Olympian Vijender says will return Khel Ratna if farmers’ demands not accepted
New Delhi: India’s first Olympic medallist in boxing and Congress leader Vijender Singh on Sunday threatened to return his Rajiv Gandhi Khel Ratna award if the demands of farmers protesting against new agriculture laws are not accepted by the central government.
The 35-year-old from Haryana’s Bhiwani made an appearance at the protest site of the farmers — Delhi’s Singhu border.
“Enough is enough, if the government does not listen to the demands of the farmers, then I have decided that as a show of solidarity, I will return my Khel Ratna,” Vijender told PTI.
“I come from a family of farmers and army men, I can understand their pain and anxiety. It is high time that government pays heed to their demands,” he added.
Vijender had won India’s first Olympic medal in boxing, a bronze, in the 2008 Beijing Games.
In 2009, he also became the first Indian boxer to clinch a world championships medal (a bronze). The same year, he was bestowed the country’s highest sporting honour for his trailblazing achievements.
He currently plies his trade in the professional circuit and had even contested the 2019 Lok Sabha elections.
“The award definitely means a lot to me but we also have to take a stand for things we believe in,” he said.
“If the crisis is resolved with talks, then we would all be happy,” he added.

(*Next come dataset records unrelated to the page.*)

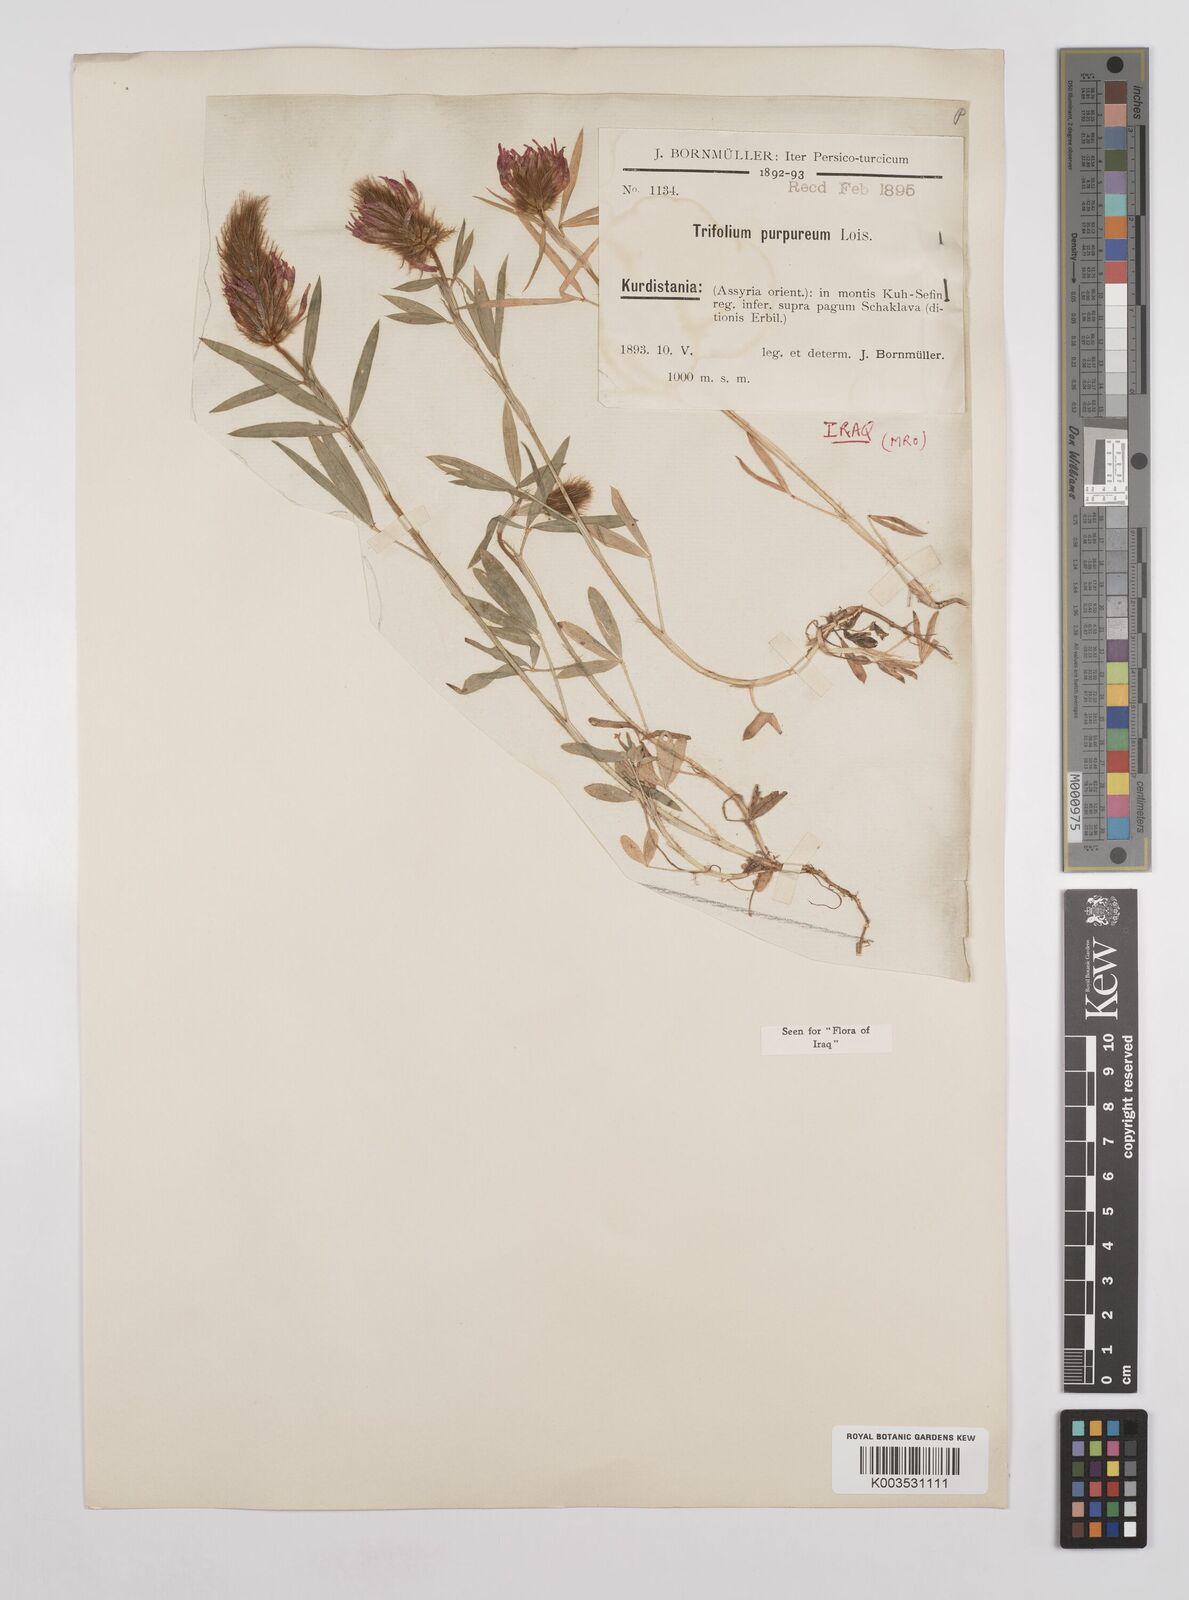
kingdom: Plantae
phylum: Tracheophyta
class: Magnoliopsida
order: Fabales
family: Fabaceae
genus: Trifolium
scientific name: Trifolium purpureum
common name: Purple clover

Earlier, former national boxing coach Gurbax Singh Sandhu, who was in-charge during the Beijing Olympics, had also talked about returning his Dronacharya award if the demands of the farmers were not addressed.
Vijender and Sandhu joined several former sportspersons in extending their support to the agitating farmers.
Among them are Padma Shri and Arjuna awardee wrestler Kartar Singh, Arjuna awardee basketball player Sajjan Singh Cheema and Arjuna awardee hockey player Rajbir Kaur.
Thousands of farmers from Punjab and Haryana have stayed put at various Delhi border points for the past few days, protesting against the new farm laws, which they fear will dismantle the minimum support price system, leaving them at the “mercy” of big corporates.
Farmers’ concern is that these laws will eliminate the MSP and mandis that ensure earning. But the government says the MSP system will continue and the new laws will give farmers more options to sell their produce.
The government is holding talks with farmers, who have called for a ‘Bharat Bandh’ on December 8 and threatened to occupy toll plazas.